I strongly urge you to support the bipartisan "Internet Radio Equality Act of 2007."
Other than the occasional non-commercial usually college radio stations, internet radio is the only alternative radio to which I have access.
Let me give you an example from my favorite band (improbably named Eek-A-Mouse). In one song, the band patches in parts of Dr. King's "I Had A Dream" speech. The words of Dr. King are clearly his own; the song though is unique (but similar in spirit to the thoughts expressed in Dr. King's speech). Nowhere on commercial radio can I hear music like that: I value both the theme of the song and the music itself (again, nowhere on commercial radio can I hear music from bands like Eek-A-Mouse).
The stringent royalties currently being pushed by RIAA et. al. threaten my access--everyone's access--to alternative music, to alternative thoughts, to alternative world views. The United States of America, it is said, would not exist had it not been for the words--the freely given words--of a Mr. Thomas Paine; indeed, it is said that General Washington and his troops would not have made it through that first winter at Valley Forge were it not for Paine's alternative voice, his perspective.

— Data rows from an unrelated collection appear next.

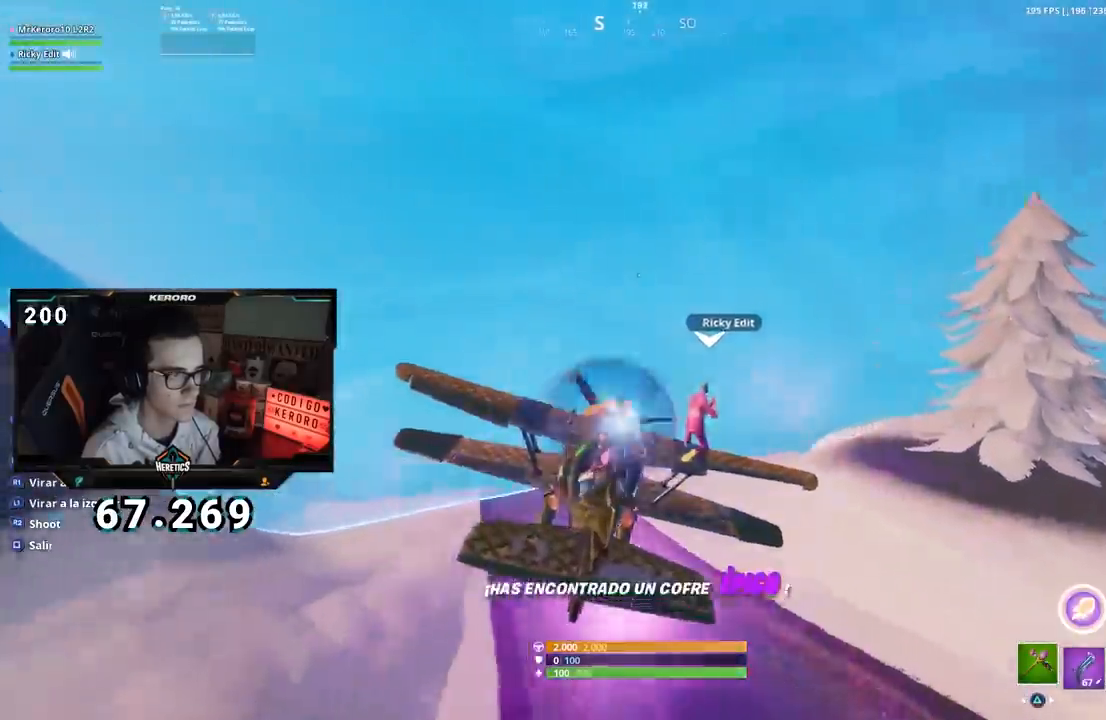
{"buttons": [], "left_stick": "down-right", "right_stick": "center", "events": [[67, "right_stick", "up-right"], [234, "right_stick", "center"]]}
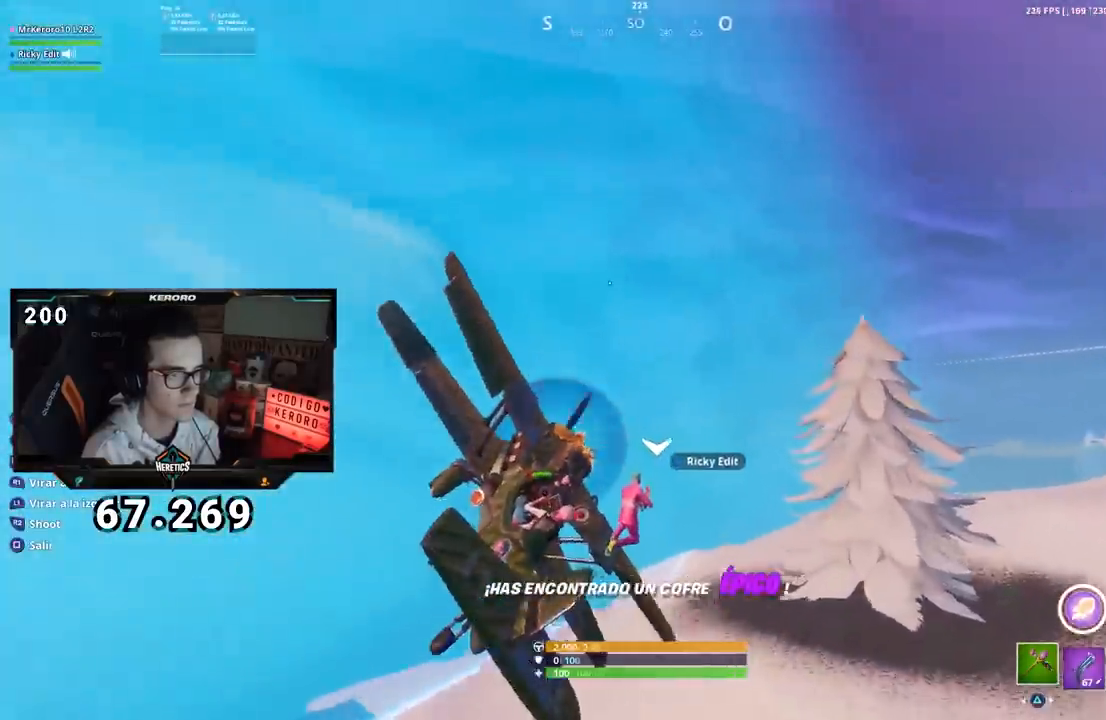
{"buttons": [], "left_stick": "down-right", "right_stick": "center", "events": []}
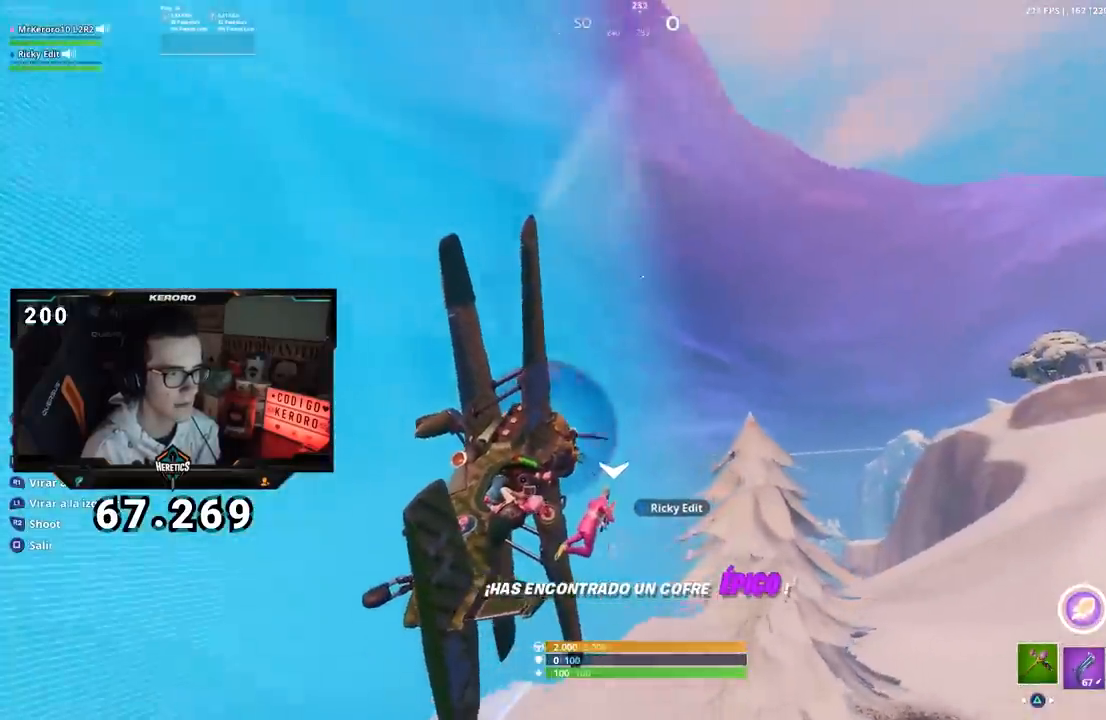
{"buttons": [], "left_stick": "right", "right_stick": "center", "events": [[334, "left_stick", "right"]]}
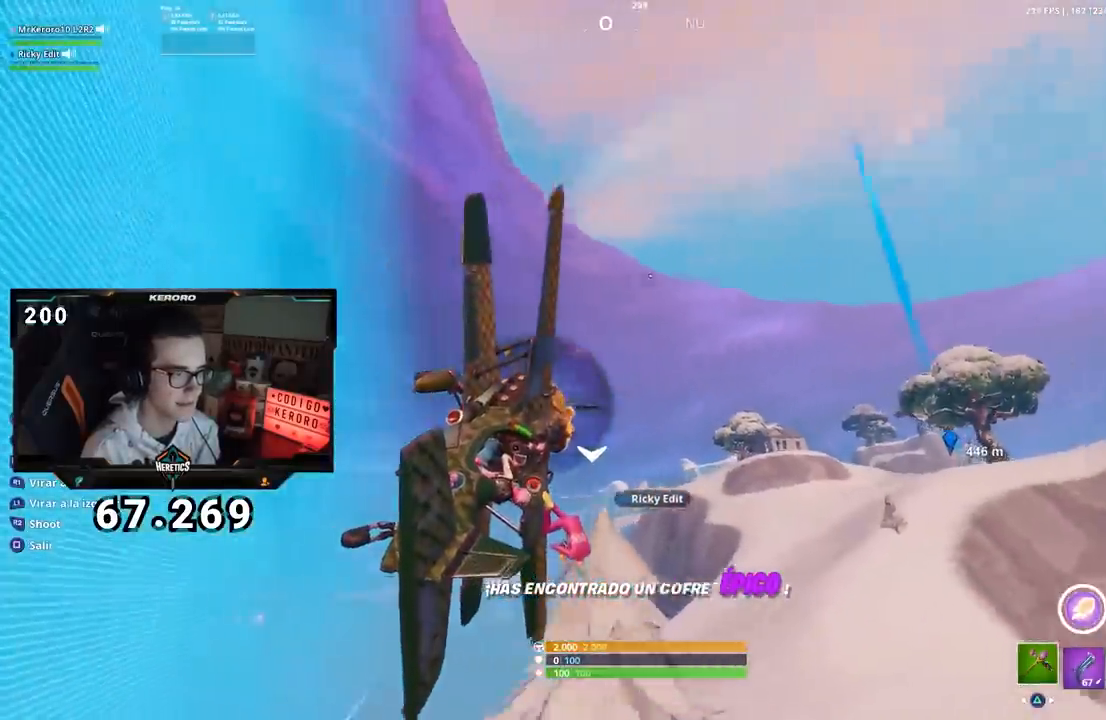
{"buttons": ["CROSS"], "left_stick": "right", "right_stick": "center", "events": [[100, "CROSS", "down"], [200, "CROSS", "up"], [317, "CROSS", "down"], [400, "CROSS", "up"], [450, "CROSS", "down"]]}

Would the world be a better place had the revolution in America not occurred? Although these are serious times, I think--hope--not. I believe it was American essayist Ralph Waldo Emerson who said that an institution is the lengthened shadow of one man: let the light shine freely in this country, as it once did and could do again. Let not human thought and opinion become, as it increasingly is, in this country, the lengthened shadow of one or two major media conglomerates.